# [Problem]
Check each line of the data, and copy those where "أكثر" appears.

# [Given information]
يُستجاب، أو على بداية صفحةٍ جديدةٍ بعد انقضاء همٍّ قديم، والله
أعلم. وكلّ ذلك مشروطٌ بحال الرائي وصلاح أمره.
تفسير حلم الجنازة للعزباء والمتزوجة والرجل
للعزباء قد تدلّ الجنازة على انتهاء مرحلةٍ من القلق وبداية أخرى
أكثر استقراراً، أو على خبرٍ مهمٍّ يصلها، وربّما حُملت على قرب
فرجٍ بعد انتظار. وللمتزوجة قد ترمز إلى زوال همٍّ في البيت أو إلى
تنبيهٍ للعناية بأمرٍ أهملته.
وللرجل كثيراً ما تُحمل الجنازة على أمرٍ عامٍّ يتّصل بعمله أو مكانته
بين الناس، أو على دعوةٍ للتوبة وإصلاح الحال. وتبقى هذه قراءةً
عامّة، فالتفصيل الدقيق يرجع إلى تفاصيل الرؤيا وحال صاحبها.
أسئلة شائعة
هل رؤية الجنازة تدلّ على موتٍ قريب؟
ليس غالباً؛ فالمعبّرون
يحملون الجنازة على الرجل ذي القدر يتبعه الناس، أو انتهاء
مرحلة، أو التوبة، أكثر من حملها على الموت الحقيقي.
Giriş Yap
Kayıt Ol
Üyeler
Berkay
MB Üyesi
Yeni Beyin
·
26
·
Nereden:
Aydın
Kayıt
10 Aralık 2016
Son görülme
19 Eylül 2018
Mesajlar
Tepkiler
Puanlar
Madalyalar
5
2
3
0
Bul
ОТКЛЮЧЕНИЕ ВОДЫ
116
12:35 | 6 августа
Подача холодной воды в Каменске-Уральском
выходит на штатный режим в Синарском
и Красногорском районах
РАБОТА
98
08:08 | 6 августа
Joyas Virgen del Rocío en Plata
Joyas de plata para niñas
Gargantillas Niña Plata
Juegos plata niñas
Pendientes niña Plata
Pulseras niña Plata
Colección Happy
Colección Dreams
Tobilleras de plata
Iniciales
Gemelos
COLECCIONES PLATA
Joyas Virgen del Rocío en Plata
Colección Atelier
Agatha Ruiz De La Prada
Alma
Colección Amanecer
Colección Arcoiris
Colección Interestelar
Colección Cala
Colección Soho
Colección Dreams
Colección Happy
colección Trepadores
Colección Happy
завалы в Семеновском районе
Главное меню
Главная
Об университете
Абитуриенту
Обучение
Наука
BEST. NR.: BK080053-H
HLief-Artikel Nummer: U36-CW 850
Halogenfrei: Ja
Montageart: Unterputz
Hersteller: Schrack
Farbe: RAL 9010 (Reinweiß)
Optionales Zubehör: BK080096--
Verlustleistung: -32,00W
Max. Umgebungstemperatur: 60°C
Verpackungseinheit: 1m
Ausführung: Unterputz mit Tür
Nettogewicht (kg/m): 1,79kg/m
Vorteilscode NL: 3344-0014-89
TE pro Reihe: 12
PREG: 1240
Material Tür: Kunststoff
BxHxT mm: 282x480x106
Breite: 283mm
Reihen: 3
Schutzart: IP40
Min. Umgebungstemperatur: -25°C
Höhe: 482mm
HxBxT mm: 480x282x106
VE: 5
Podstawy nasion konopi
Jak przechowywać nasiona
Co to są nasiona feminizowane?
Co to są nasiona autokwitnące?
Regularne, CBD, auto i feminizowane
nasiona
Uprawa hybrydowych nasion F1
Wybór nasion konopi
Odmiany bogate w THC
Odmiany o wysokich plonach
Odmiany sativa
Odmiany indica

# [Task output]
أكثر استقراراً، أو على خبرٍ مهمٍّ يصلها، وربّما حُملت على قرب
مرحلة، أو التوبة، أكثر من حملها على الموت الحقيقي.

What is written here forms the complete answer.